▶ [WHAT YOU HAVE TO DO]:
Please quote the article on the NDP pharmacare plan in full, word for word.

▶ [SELECTED PASSAGE]:
------------
NDP Leader Jagmeet Singh says he wants people to be able to stay healthy by using their health card and not their credit card.

Singh shared his plan for pharmacare and dentacare during a stop in Essex on Friday.

“Everywhere I go, I hear how worried people are about affording their medications. People are making impossible choices between paying for prescription drugs or covering their rent. They need help right now,” said Singh. “The Liberals have given Canadians false hope on pharmacare for more than twenty years. They promise Canadians help during elections, and then side with big pharma and don’t deliver.”

The NDP plan would start in 2020, and would look to examples from around the world and base coverage on the broadest formulary possible.

Singh also spoke about racism and inequality, following revelations this week that Liberal Leader Justin Trudeau has donned blackface and brownface on multiple occasions.
------------
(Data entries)
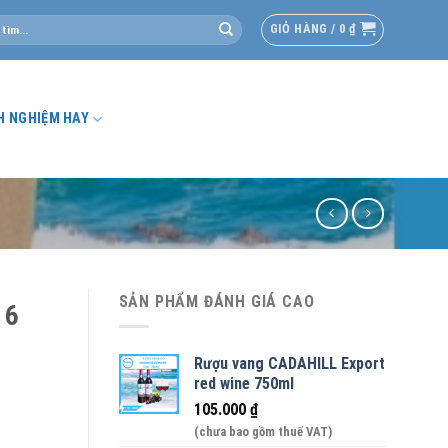
GIỎ HÀNG /
0
₫
H NGHIỆM HAY
SẢN PHẨM ĐÁNH GIÁ CAO
 6
Rượu vang CADAHILL Export
red wine 750ml
105.000
₫
(chưa bao gồm thuế VAT)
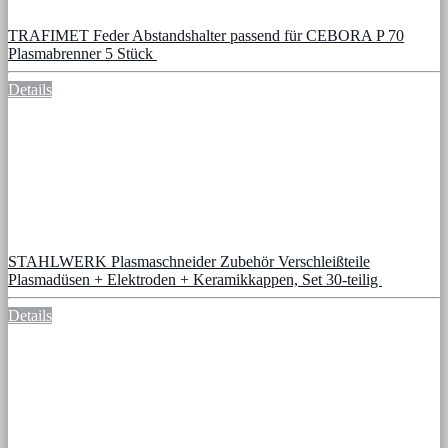
TRAFIMET Feder Abstandshalter passend für CEBORA P 70
Plasmabrenner 5 Stück
Details
STAHLWERK Plasmaschneider Zubehör Verschleißteile
Plasmadüsen + Elektroden + Keramikkappen, Set 30-teilig
Details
------------
▶ [ANSWER TO THE EXERCISE]:
NDP Leader Jagmeet Singh says he wants people to be able to stay healthy by using their health card and not their credit card.

Singh shared his plan for pharmacare and dentacare during a stop in Essex on Friday.

“Everywhere I go, I hear how worried people are about affording their medications. People are making impossible choices between paying for prescription drugs or covering their rent. They need help right now,” said Singh. “The Liberals have given Canadians false hope on pharmacare for more than twenty years. They promise Canadians help during elections, and then side with big pharma and don’t deliver.”

The NDP plan would start in 2020, and would look to examples from around the world and base coverage on the broadest formulary possible.

Singh also spoke about racism and inequality, following revelations this week that Liberal Leader Justin Trudeau has donned blackface and brownface on multiple occasions.